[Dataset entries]
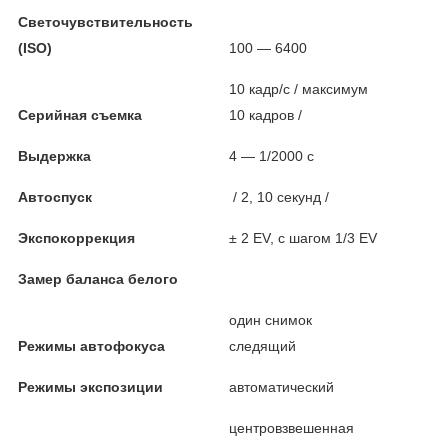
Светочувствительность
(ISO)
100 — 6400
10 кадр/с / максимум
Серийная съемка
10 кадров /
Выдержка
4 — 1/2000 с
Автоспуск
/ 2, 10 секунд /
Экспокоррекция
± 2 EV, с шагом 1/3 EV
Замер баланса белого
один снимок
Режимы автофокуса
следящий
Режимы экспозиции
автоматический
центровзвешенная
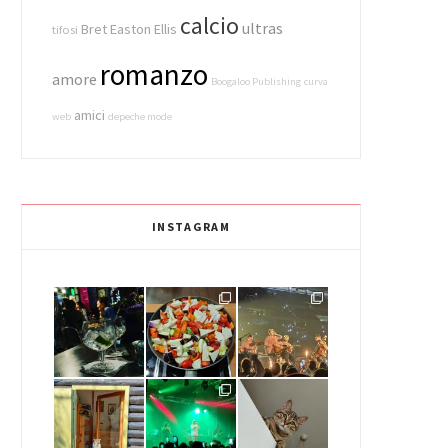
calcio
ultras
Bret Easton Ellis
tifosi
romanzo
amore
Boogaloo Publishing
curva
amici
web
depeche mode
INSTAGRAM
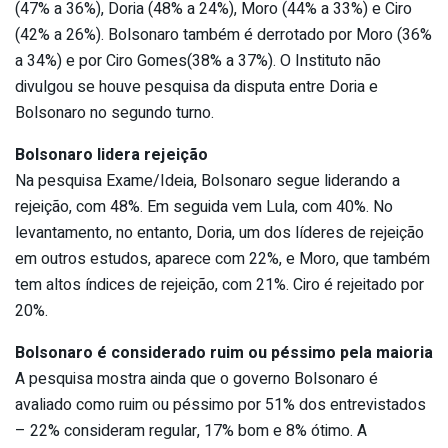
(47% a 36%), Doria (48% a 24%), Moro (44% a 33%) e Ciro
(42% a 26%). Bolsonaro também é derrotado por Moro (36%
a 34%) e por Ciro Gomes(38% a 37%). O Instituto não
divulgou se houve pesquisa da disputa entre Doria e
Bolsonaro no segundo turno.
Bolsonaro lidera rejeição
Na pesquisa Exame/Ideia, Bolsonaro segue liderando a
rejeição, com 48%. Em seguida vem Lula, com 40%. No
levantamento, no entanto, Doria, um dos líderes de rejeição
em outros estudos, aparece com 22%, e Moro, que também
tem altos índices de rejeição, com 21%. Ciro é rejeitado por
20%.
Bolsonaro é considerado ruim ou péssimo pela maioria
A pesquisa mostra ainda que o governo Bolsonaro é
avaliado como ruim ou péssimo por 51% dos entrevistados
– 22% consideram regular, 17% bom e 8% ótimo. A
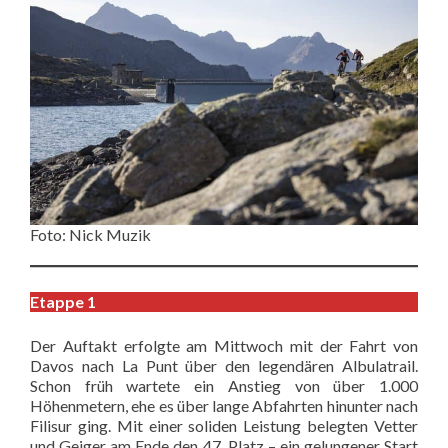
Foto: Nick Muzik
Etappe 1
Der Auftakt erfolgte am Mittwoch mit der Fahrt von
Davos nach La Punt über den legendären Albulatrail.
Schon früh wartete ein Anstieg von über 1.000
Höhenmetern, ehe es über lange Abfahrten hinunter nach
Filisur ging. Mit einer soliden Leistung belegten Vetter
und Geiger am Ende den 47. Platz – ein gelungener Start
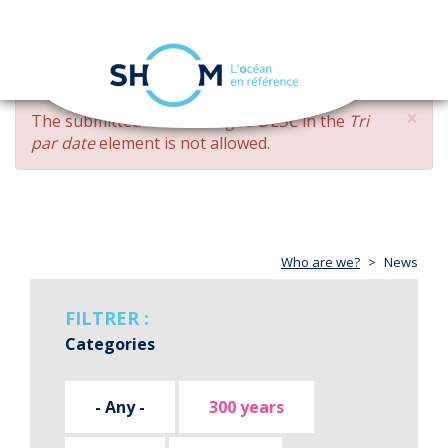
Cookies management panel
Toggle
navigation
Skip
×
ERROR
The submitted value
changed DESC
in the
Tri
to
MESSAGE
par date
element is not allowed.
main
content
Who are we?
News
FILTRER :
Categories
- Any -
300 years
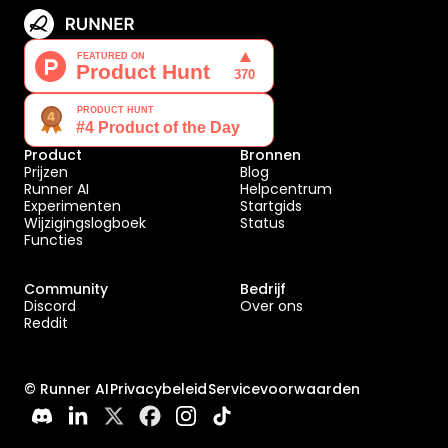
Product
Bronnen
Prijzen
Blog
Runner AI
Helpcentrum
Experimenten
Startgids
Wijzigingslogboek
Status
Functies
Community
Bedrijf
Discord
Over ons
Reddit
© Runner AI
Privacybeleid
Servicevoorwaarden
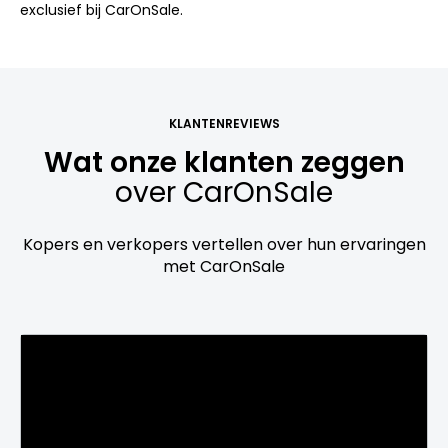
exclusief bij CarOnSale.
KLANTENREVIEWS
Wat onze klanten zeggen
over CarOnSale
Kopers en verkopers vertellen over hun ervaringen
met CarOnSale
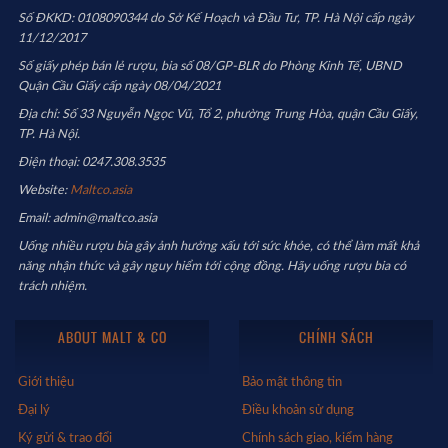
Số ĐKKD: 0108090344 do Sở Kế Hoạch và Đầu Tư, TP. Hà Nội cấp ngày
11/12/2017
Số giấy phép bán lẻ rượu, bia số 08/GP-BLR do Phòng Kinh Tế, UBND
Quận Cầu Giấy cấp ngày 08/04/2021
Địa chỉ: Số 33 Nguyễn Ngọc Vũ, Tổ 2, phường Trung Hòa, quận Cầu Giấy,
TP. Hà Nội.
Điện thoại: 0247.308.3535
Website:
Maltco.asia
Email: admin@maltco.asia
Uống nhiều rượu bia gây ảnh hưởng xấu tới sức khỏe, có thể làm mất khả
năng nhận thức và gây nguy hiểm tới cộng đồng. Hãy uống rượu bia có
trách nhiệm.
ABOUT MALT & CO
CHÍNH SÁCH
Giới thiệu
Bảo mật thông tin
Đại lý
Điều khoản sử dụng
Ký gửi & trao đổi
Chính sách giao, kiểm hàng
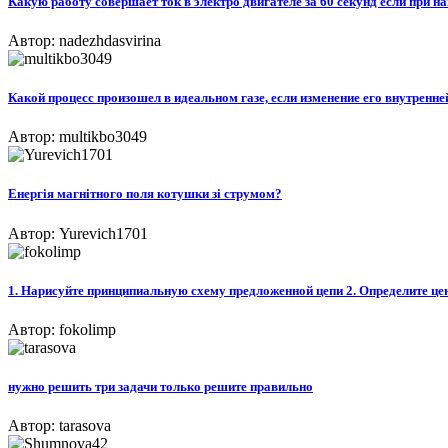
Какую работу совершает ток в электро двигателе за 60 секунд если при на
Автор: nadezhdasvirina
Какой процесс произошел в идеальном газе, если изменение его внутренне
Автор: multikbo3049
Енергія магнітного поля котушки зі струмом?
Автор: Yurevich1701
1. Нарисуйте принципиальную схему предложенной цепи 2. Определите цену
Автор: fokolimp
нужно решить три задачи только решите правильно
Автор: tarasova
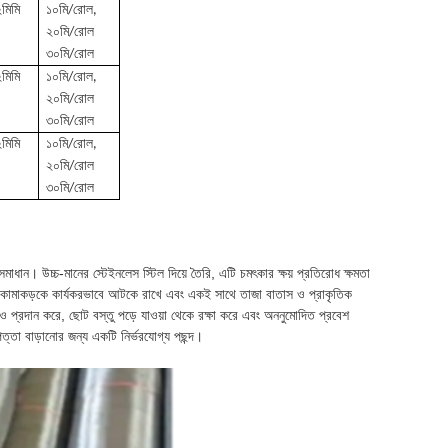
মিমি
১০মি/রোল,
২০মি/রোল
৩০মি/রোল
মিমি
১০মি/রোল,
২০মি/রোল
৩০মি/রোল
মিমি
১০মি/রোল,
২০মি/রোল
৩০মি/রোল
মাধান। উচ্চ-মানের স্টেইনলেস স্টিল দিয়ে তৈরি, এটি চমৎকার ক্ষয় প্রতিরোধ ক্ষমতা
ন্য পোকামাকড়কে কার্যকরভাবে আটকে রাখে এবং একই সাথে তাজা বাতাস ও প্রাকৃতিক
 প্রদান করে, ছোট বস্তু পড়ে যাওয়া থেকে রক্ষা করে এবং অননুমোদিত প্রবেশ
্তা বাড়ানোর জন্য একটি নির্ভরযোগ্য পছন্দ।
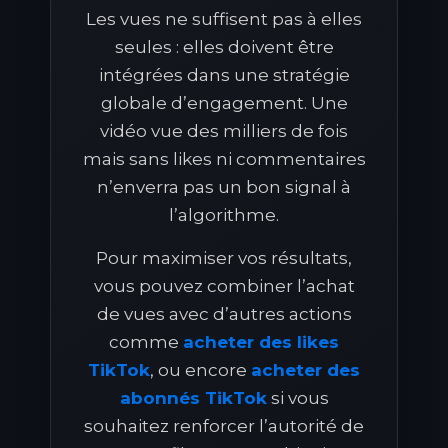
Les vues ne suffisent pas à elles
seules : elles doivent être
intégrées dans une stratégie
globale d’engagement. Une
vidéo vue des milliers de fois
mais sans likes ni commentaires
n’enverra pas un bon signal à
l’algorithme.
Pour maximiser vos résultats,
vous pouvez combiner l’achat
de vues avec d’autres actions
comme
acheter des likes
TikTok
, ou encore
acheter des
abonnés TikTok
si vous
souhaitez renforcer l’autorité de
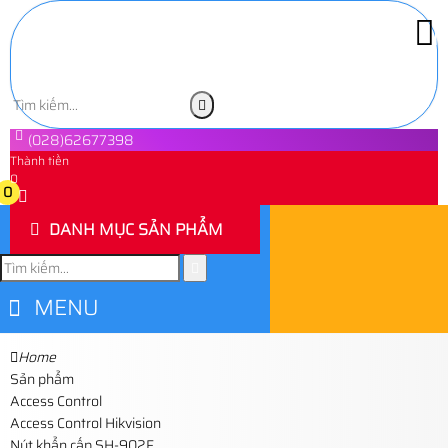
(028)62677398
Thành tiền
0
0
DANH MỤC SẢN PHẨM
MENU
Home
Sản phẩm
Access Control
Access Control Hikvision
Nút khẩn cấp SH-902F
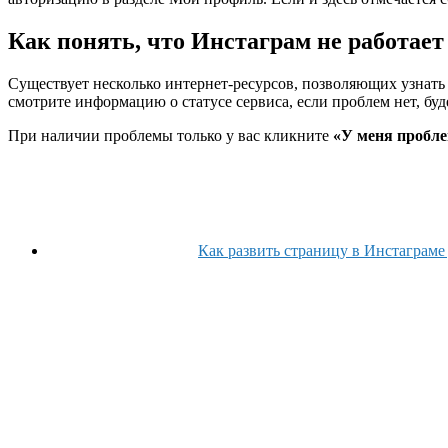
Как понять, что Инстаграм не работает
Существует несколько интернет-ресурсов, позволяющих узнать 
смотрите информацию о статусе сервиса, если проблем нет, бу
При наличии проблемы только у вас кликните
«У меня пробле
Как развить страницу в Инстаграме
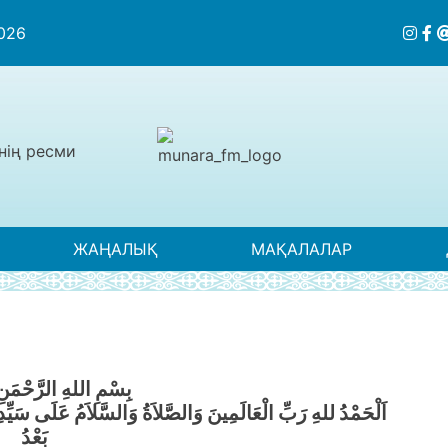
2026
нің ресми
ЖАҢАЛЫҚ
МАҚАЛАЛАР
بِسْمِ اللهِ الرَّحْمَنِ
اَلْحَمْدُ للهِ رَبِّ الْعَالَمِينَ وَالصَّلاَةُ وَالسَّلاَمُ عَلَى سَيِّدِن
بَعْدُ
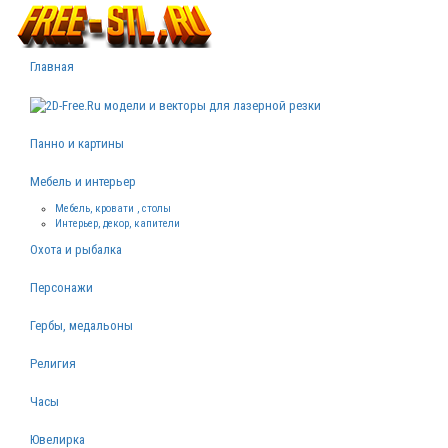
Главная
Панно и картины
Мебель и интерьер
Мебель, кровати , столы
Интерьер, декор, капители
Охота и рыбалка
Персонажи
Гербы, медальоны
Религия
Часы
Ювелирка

REQUIRED WORK -
Quote every line of text in the listing above word for word, leaving out the pictures.

EXERCISE OUTPUT -
Светочувствительность
(ISO)
100 — 6400
10 кадр/с / максимум
Серийная съемка
10 кадров /
Выдержка
4 — 1/2000 с
Автоспуск
/ 2, 10 секунд /
Экспокоррекция
± 2 EV, с шагом 1/3 EV
Замер баланса белого
один снимок
Режимы автофокуса
следящий
Режимы экспозиции
автоматический
центровзвешенная
calcio
ultras
Bret Easton Ellis
tifosi
romanzo
amore
Boogaloo Publishing
curva
amici
web
depeche mode
INSTAGRAM
(47% a 36%), Doria (48% a 24%), Moro (44% a 33%) e Ciro
(42% a 26%). Bolsonaro também é derrotado por Moro (36%
a 34%) e por Ciro Gomes(38% a 37%). O Instituto não
divulgou se houve pesquisa da disputa entre Doria e
Bolsonaro no segundo turno.
Bolsonaro lidera rejeição
Na pesquisa Exame/Ideia, Bolsonaro segue liderando a
rejeição, com 48%. Em seguida vem Lula, com 40%. No
levantamento, no entanto, Doria, um dos líderes de rejeição
em outros estudos, aparece com 22%, e Moro, que também
tem altos índices de rejeição, com 21%. Ciro é rejeitado por
20%.
Bolsonaro é considerado ruim ou péssimo pela maioria
A pesquisa mostra ainda que o governo Bolsonaro é
avaliado como ruim ou péssimo por 51% dos entrevistados
– 22% consideram regular, 17% bom e 8% ótimo. A
Foto: Nick Muzik
Etappe 1
Der Auftakt erfolgte am Mittwoch mit der Fahrt von
Davos nach La Punt über den legendären Albulatrail.
Schon früh wartete ein Anstieg von über 1.000
Höhenmetern, ehe es über lange Abfahrten hinunter nach
Filisur ging. Mit einer soliden Leistung belegten Vetter
und Geiger am Ende den 47. Platz – ein gelungener Start
Cookies management panel
Toggle
navigation
Skip
×
ERROR
The submitted value
changed DESC
in the
Tri
to
MESSAGE
par date
element is not allowed.
main
content
Who are we?
News
FILTRER :
Categories
- Any -
300 years
Product
Bronnen
Prijzen
Blog
Runner AI
Helpcentrum
Experimenten
Startgids
Wijzigingslogboek
Status
Functies
Community
Bedrijf
Discord
Over ons
Reddit
© Runner AI
Privacybeleid
Servicevoorwaarden
exclusief bij CarOnSale.
KLANTENREVIEWS
Wat onze klanten zeggen
over CarOnSale
Kopers en verkopers vertellen over hun ervaringen
met CarOnSale
Số ĐKKD: 0108090344 do Sở Kế Hoạch và Đầu Tư, TP. Hà Nội cấp ngày
11/12/2017
Số giấy phép bán lẻ rượu, bia số 08/GP-BLR do Phòng Kinh Tế, UBND
Quận Cầu Giấy cấp ngày 08/04/2021
Địa chỉ: Số 33 Nguyễn Ngọc Vũ, Tổ 2, phường Trung Hòa, quận Cầu Giấy,
TP. Hà Nội.
Điện thoại: 0247.308.3535
Website:
Maltco.asia
Email: admin@maltco.asia
Uống nhiều rượu bia gây ảnh hưởng xấu tới sức khỏe, có thể làm mất khả
năng nhận thức và gây nguy hiểm tới cộng đồng. Hãy uống rượu bia có
trách nhiệm.
ABOUT MALT & CO
CHÍNH SÁCH
Giới thiệu
Bảo mật thông tin
Đại lý
Điều khoản sử dụng
Ký gửi & trao đổi
Chính sách giao, kiểm hàng
Какую работу совершает ток в электро двигателе за 60 секунд если при на
Автор: nadezhdasvirina
Какой процесс произошел в идеальном газе, если изменение его внутренне
Автор: multikbo3049
Енергія магнітного поля котушки зі струмом?
Автор: Yurevich1701
1. Нарисуйте принципиальную схему предложенной цепи 2. Определите цену
Автор: fokolimp
нужно решить три задачи только решите правильно
Автор: tarasova
মিমি
১০মি/রোল,
২০মি/রোল
৩০মি/রোল
মিমি
১০মি/রোল,
২০মি/রোল
৩০মি/রোল
মিমি
১০মি/রোল,
২০মি/রোল
৩০মি/রোল
মাধান। উচ্চ-মানের স্টেইনলেস স্টিল দিয়ে তৈরি, এটি চমৎকার ক্ষয় প্রতিরোধ ক্ষমতা
ন্য পোকামাকড়কে কার্যকরভাবে আটকে রাখে এবং একই সাথে তাজা বাতাস ও প্রাকৃতিক
 প্রদান করে, ছোট বস্তু পড়ে যাওয়া থেকে রক্ষা করে এবং অননুমোদিত প্রবেশ
্তা বাড়ানোর জন্য একটি নির্ভরযোগ্য পছন্দ।
Les vues ne suffisent pas à elles
seules : elles doivent être
intégrées dans une stratégie
globale d’engagement. Une
vidéo vue des milliers de fois
mais sans likes ni commentaires
n’enverra pas un bon signal à
l’algorithme.
Pour maximiser vos résultats,
vous pouvez combiner l’achat
de vues avec d’autres actions
comme
acheter des likes
TikTok
, ou encore
acheter des
abonnés TikTok
si vous
souhaitez renforcer l’autorité de
(028)62677398
Thành tiền
0
0
DANH MỤC SẢN PHẨM
MENU
Home
Sản phẩm
Access Control
Access Control Hikvision
Nút khẩn cấp SH-902F
Как понять, что Инстаграм не работает
Существует несколько интернет-ресурсов, позволяющих узнать 
смотрите информацию о статусе сервиса, если проблем нет, бу
При наличии проблемы только у вас кликните
«У меня пробле
Как развить страницу в Инстаграме
2026
нің ресми
ЖАҢАЛЫҚ
МАҚАЛАЛАР
بِسْمِ اللهِ الرَّحْمَنِ
اَلْحَمْدُ للهِ رَبِّ الْعَالَمِينَ وَالصَّلاَةُ وَالسَّلاَمُ عَلَى سَيِّدِن
بَعْدُ
Главная
Панно и картины
Мебель и интерьер
Мебель, кровати , столы
Интерьер, декор, капители
Охота и рыбалка
Персонажи
Гербы, медальоны
Религия
Часы
Ювелирка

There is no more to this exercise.